Top Customer Reviews
I picked this up at the library on a whim, mostly because I liked its cover. It ended up being one of my more memorable reads of this summer.
The story is narrated by four characters: Jessie, a waitress at Nick's and woman who's just grown tired of her life but doesn't know what to do about; Daniel, Jessie's abusive brute of a husband; Jackson, an old friend and coworker of Daniel's, and sort of the moral compass of the group; and Kali, an outsider who never quite fits into the Grace River community. The chapters alternate between these four characters but each of their voices is so distinct that there is never any doubt about which perspective you're getting.
I found the book really engaging and hard to put down at times. The story is presented almost as if you were a fly on the wall as things are happening. There's not a lot of exposition and back story, the author just lets things play out and the gaps are filled in as you read, through the characters' actions and how they relate to each other.

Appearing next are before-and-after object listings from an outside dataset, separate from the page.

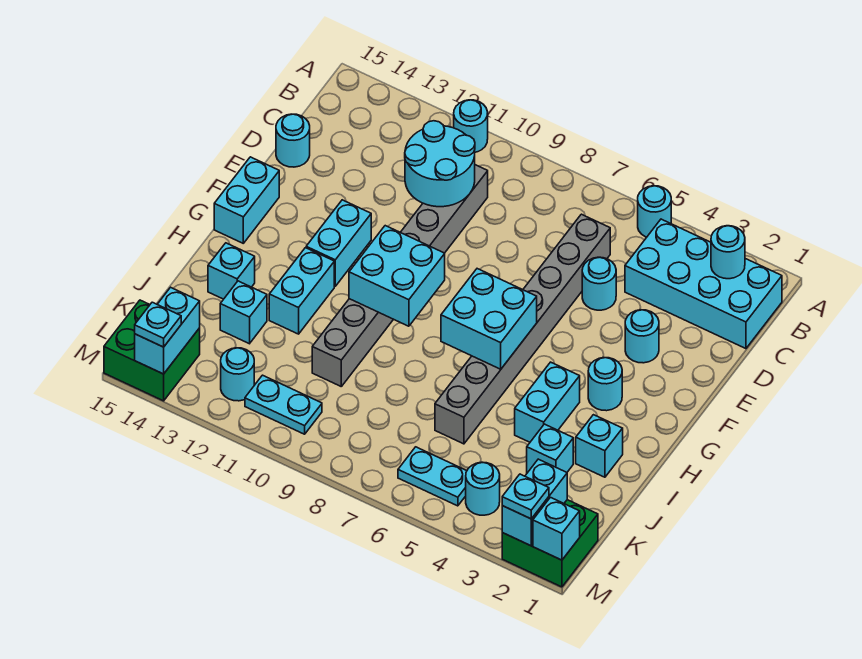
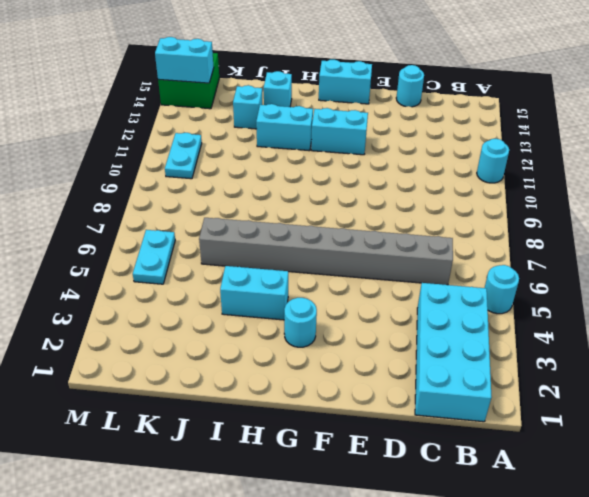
none -> grey brick C10:J10 level 1
none -> cyan round brick D5 level 1
none -> cyan round brick E3 level 1
none -> cyan brick I2 level 1

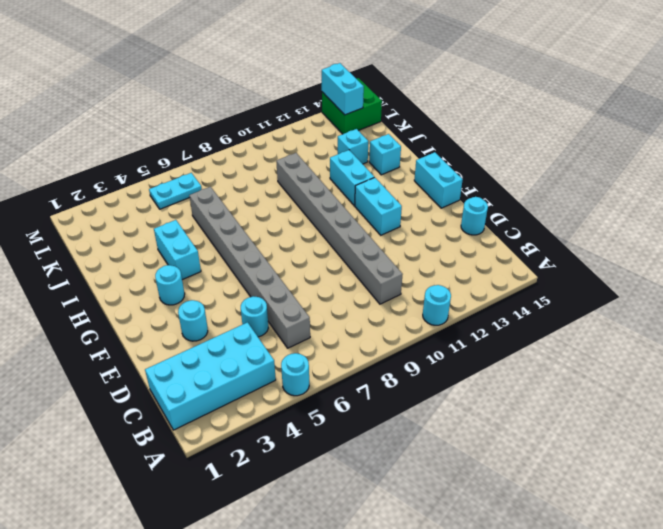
none -> cyan brick I2 level 1
none -> cyan brick J3 level 1
none -> green brick L1:M2 level 1
none -> cyan round brick L4 level 1

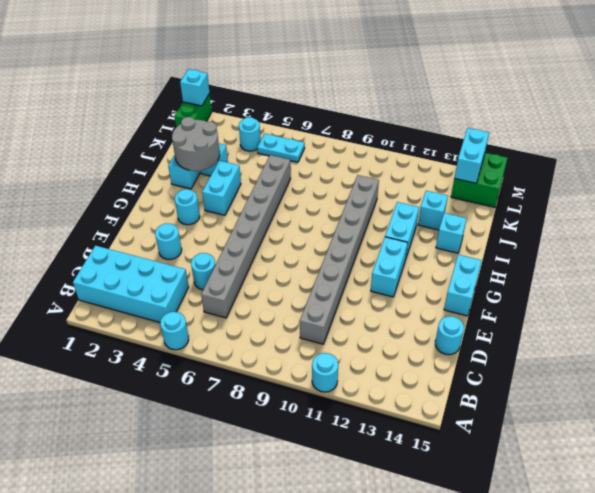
grey round brick I2:J3 level 2 -> none
green brick L1:M1 level 1 -> green brick L1:M2 level 1
none -> cyan plate L10:L11 level 1
none -> cyan round brick L12 level 1
none -> cyan round brick B2 level 2
none -> cyan round brick C10:D11 level 2

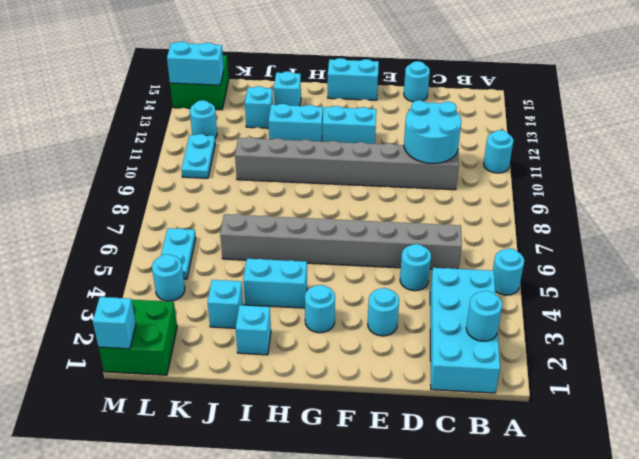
none -> cyan brick G6:H7 level 2
none -> cyan brick G9:H10 level 2
none -> cyan brick L2:M2 level 2
none -> cyan plate M2 level 3

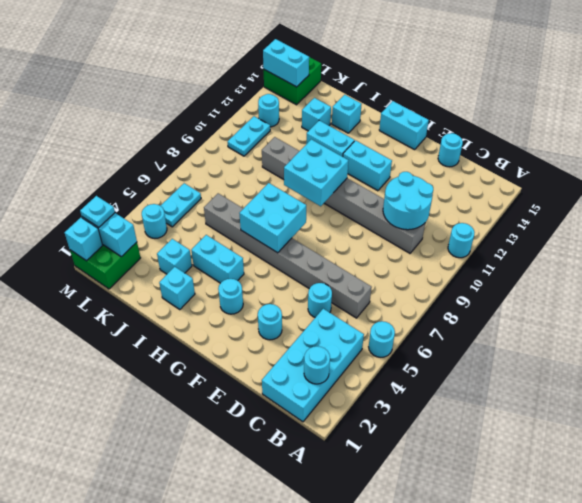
none -> cyan plate M14 level 3

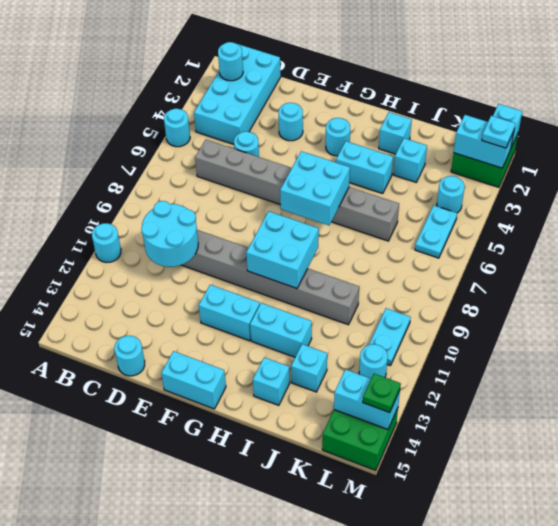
green plate M14 level 3 -> cyan plate M14 level 3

I loved having all four perspectives, especially those of Jessie and Daniel. Neither of them is happy with their marriage and they both want the same things, ultimately, but neither of them has a clue how to get there. Being able to see both sides of their relationship makes it that much more heartbreaking because you can see where each one is coming from, what they should do to make it right, and how much they both completely miss the mark.
I believe this is Hendry's first novel, so I look forward to seeing more from her. This was a pretty solid first effort.